━━━━━ Records shown ━━━━━

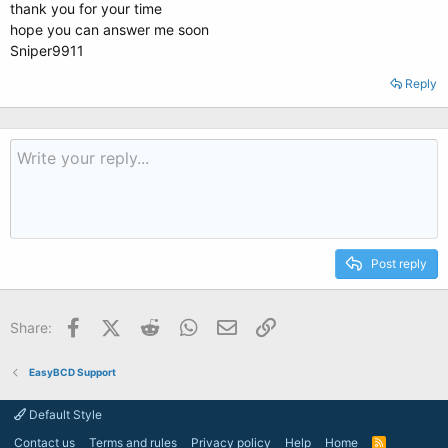
thank you for your time
hope you can answer me soon
Sniper9911
Reply
Post reply
Facebook
X (Twitter)
Reddit
WhatsApp
Email
Link
Share:
EasyBCD Support
Default Style
Contact us
Terms and rules
Privacy policy
Help
Home
R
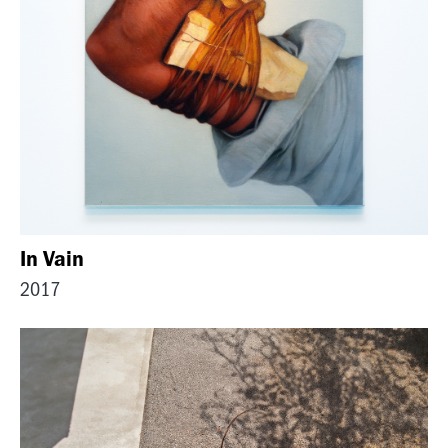
In Vain
2017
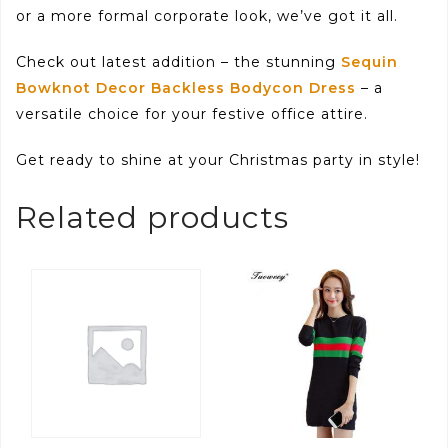
or a more formal corporate look, we’ve got it all.
Check out latest addition – the stunning
Sequin
Bowknot Decor Backless Bodycon Dress
– a
versatile choice for your festive office attire.
Get ready to shine at your Christmas party in style!
Related products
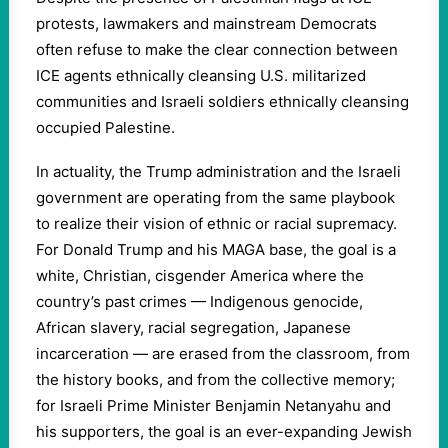
protests, lawmakers and mainstream Democrats
often refuse to make the clear connection between
ICE agents ethnically cleansing U.S. militarized
communities and Israeli soldiers ethnically cleansing
occupied Palestine.
In actuality, the Trump administration and the Israeli
government are operating from the same playbook
to realize their vision of ethnic or racial supremacy.
For Donald Trump and his MAGA base, the goal is a
white, Christian, cisgender America where the
country’s past crimes — Indigenous genocide,
African slavery, racial segregation, Japanese
incarceration — are erased from the classroom, from
the history books, and from the collective memory;
for Israeli Prime Minister Benjamin Netanyahu and
his supporters, the goal is an ever-expanding Jewish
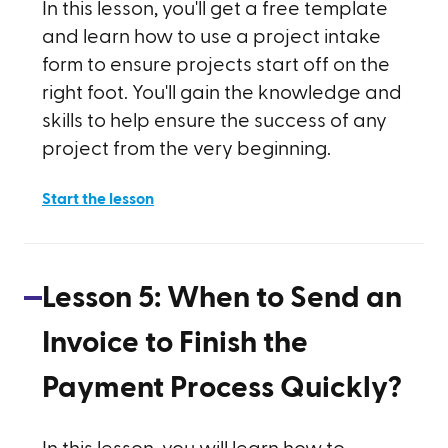
In this lesson, you'll get a free template
and learn how to use a project intake
form to ensure projects start off on the
right foot. You'll gain the knowledge and
skills to help ensure the success of any
project from the very beginning.
Start the lesson
Lesson
5
:
When to Send an
Invoice to Finish the
Payment Process Quickly?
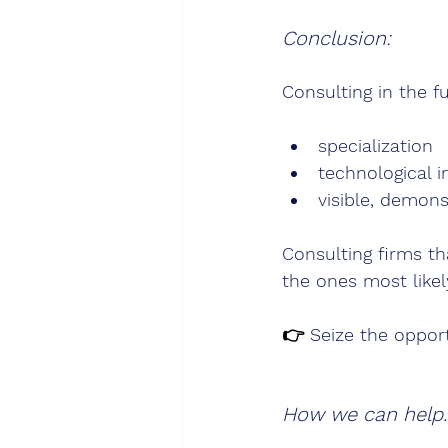
Conclusion:
Consulting in the fu
specialization
technological i
visible, demon
Consulting firms th
the ones most likel
👉 
Seize the oppor
How we can help.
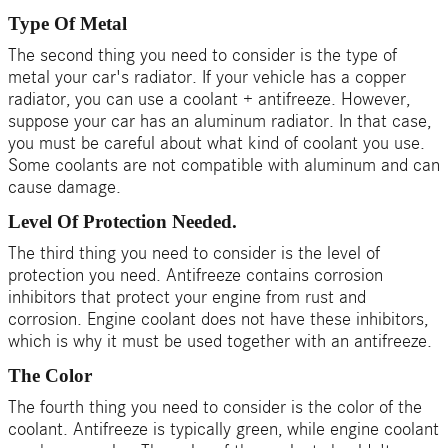
Type Of Metal
The second thing you need to consider is the type of
metal your car's radiator. If your vehicle has a copper
radiator, you can use a coolant + antifreeze. However,
suppose your car has an aluminum radiator. In that case,
you must be careful about what kind of coolant you use.
Some coolants are not compatible with aluminum and can
cause damage.
Level Of Protection Needed.
The third thing you need to consider is the level of
protection you need. Antifreeze contains corrosion
inhibitors that protect your engine from rust and
corrosion. Engine coolant does not have these inhibitors,
which is why it must be used together with an antifreeze.
The Color
The fourth thing you need to consider is the color of the
coolant. Antifreeze is typically green, while engine coolant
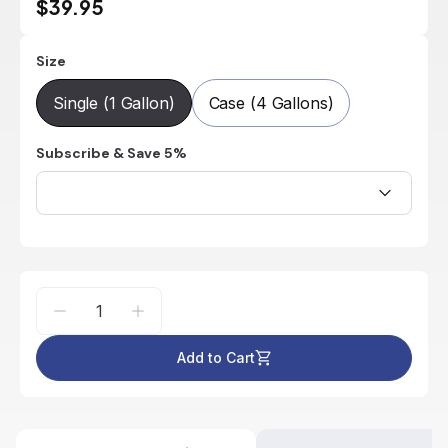
$39.95
Size
Single (1 Gallon)
Case (4 Gallons)
Subscribe & Save 5%
Add to Cart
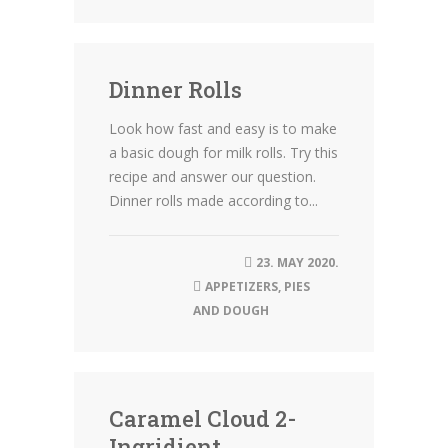
Dinner Rolls
Look how fast and easy is to make
a basic dough for milk rolls. Try this
recipe and answer our question.
Dinner rolls made according to...
23. MAY 2020.
APPETIZERS
,
PIES
AND DOUGH
Caramel Cloud 2-
Ingridient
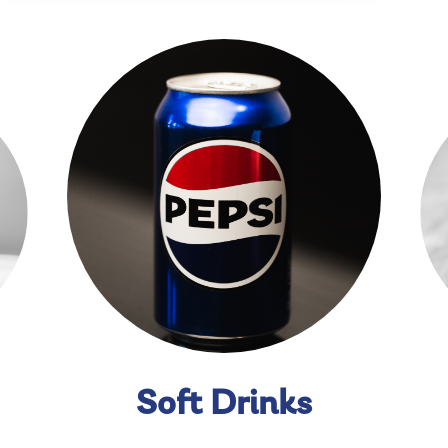
Soft Drinks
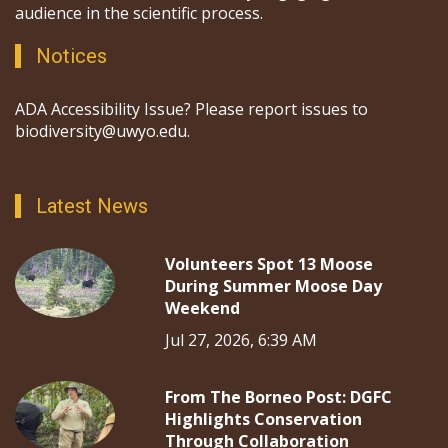
audience in the scientific process.
Notices
ADA Accessibility Issue? Please report issues to
biodiversity@uwyo.edu.
Latest News
Volunteers Spot 13 Moose
During Summer Moose Day
Weekend
Jul 27, 2026, 6:39 AM
From The Borneo Post: DGFC
Highlights Conservation
Through Collaboration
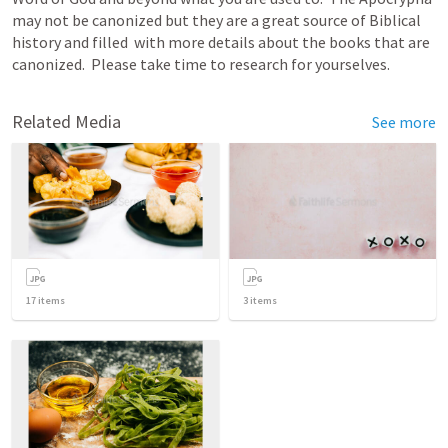
may not be canonized but they are a great source of Biblical 
history and filled  with more details about the books that are 
canonized.  Please take time to research for yourselves.
Related Media
See more
17
items
3
items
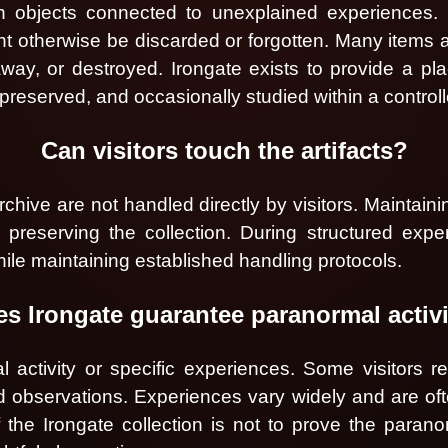
in objects connected to unexplained experiences. O
ight otherwise be discarded or forgotten. Many items 
way, or destroyed. Irongate exists to provide a pl
eserved, and occasionally studied within a control
Can visitors touch the artifacts?
rchive are not handled directly by visitors. Maintain
reserving the collection. During structured exper
ile maintaining established handling protocols.
s Irongate guarantee paranormal activ
activity or specific experiences. Some visitors rep
d observations. Experiences vary widely and are oft
 the Irongate collection is not to prove the parano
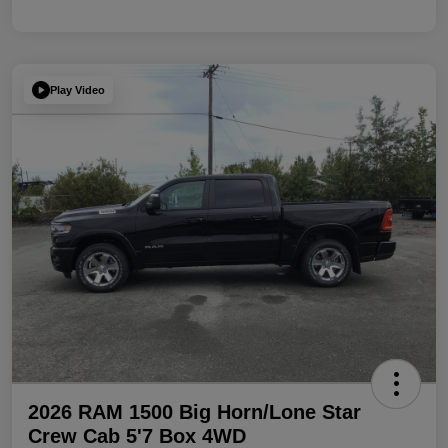
Play Video
2026 RAM 1500 Big Horn/Lone Star
Crew Cab 5'7 Box 4WD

━━━━━

_Work instructions_: When you give the entries again, keep them exact and omit any picture they contain.

_Problem solution_:
thank you for your time
hope you can answer me soon
Sniper9911
Reply
Post reply
Facebook
X (Twitter)
Reddit
WhatsApp
Email
Link
Share:
EasyBCD Support
Default Style
Contact us
Terms and rules
Privacy policy
Help
Home
R
In Vain
2017
or a more formal corporate look, we’ve got it all.
Check out latest addition – the stunning
Sequin
Bowknot Decor Backless Bodycon Dress
– a
versatile choice for your festive office attire.
Get ready to shine at your Christmas party in style!
Related products
protests, lawmakers and mainstream Democrats
often refuse to make the clear connection between
ICE agents ethnically cleansing U.S. militarized
communities and Israeli soldiers ethnically cleansing
occupied Palestine.
In actuality, the Trump administration and the Israeli
government are operating from the same playbook
to realize their vision of ethnic or racial supremacy.
For Donald Trump and his MAGA base, the goal is a
white, Christian, cisgender America where the
country’s past crimes — Indigenous genocide,
African slavery, racial segregation, Japanese
incarceration — are erased from the classroom, from
the history books, and from the collective memory;
for Israeli Prime Minister Benjamin Netanyahu and
his supporters, the goal is an ever-expanding Jewish
In this lesson, you'll get a free template
and learn how to use a project intake
form to ensure projects start off on the
right foot. You'll gain the knowledge and
skills to help ensure the success of any
project from the very beginning.
Start the lesson
Lesson
5
:
When to Send an
Invoice to Finish the
Payment Process Quickly?
Conclusion:
Consulting in the fu
specialization
technological i
visible, demon
Consulting firms th
the ones most likel
👉 
Seize the oppor
How we can help.
Type Of Metal
The second thing you need to consider is the type of
metal your car's radiator. If your vehicle has a copper
radiator, you can use a coolant + antifreeze. However,
suppose your car has an aluminum radiator. In that case,
you must be careful about what kind of coolant you use.
Some coolants are not compatible with aluminum and can
cause damage.
Level Of Protection Needed.
The third thing you need to consider is the level of
protection you need. Antifreeze contains corrosion
inhibitors that protect your engine from rust and
corrosion. Engine coolant does not have these inhibitors,
which is why it must be used together with an antifreeze.
The Color
The fourth thing you need to consider is the color of the
coolant. Antifreeze is typically green, while engine coolant
$39.95
Size
Single (1 Gallon)
Case (4 Gallons)
Subscribe & Save 5%
Add to Cart
Dinner Rolls
Look how fast and easy is to make
a basic dough for milk rolls. Try this
recipe and answer our question.
Dinner rolls made according to...
23. MAY 2020.
APPETIZERS
,
PIES
AND DOUGH
Caramel Cloud 2-
Ingridient
Soft Drinks
audience in the scientific process.
Notices
ADA Accessibility Issue? Please report issues to
biodiversity@uwyo.edu.
Latest News
Volunteers Spot 13 Moose
During Summer Moose Day
Weekend
Jul 27, 2026, 6:39 AM
From The Borneo Post: DGFC
Highlights Conservation
Through Collaboration
may not be canonized but they are a great source of Biblical 
history and filled  with more details about the books that are 
canonized.  Please take time to research for yourselves.
Related Media
See more
17
items
3
items
in objects connected to unexplained experiences. O
ight otherwise be discarded or forgotten. Many items 
way, or destroyed. Irongate exists to provide a pl
eserved, and occasionally studied within a control
Can visitors touch the artifacts?
rchive are not handled directly by visitors. Maintain
reserving the collection. During structured exper
ile maintaining established handling protocols.
s Irongate guarantee paranormal activ
activity or specific experiences. Some visitors rep
d observations. Experiences vary widely and are oft
 the Irongate collection is not to prove the parano
Play Video
2026 RAM 1500 Big Horn/Lone Star
Crew Cab 5'7 Box 4WD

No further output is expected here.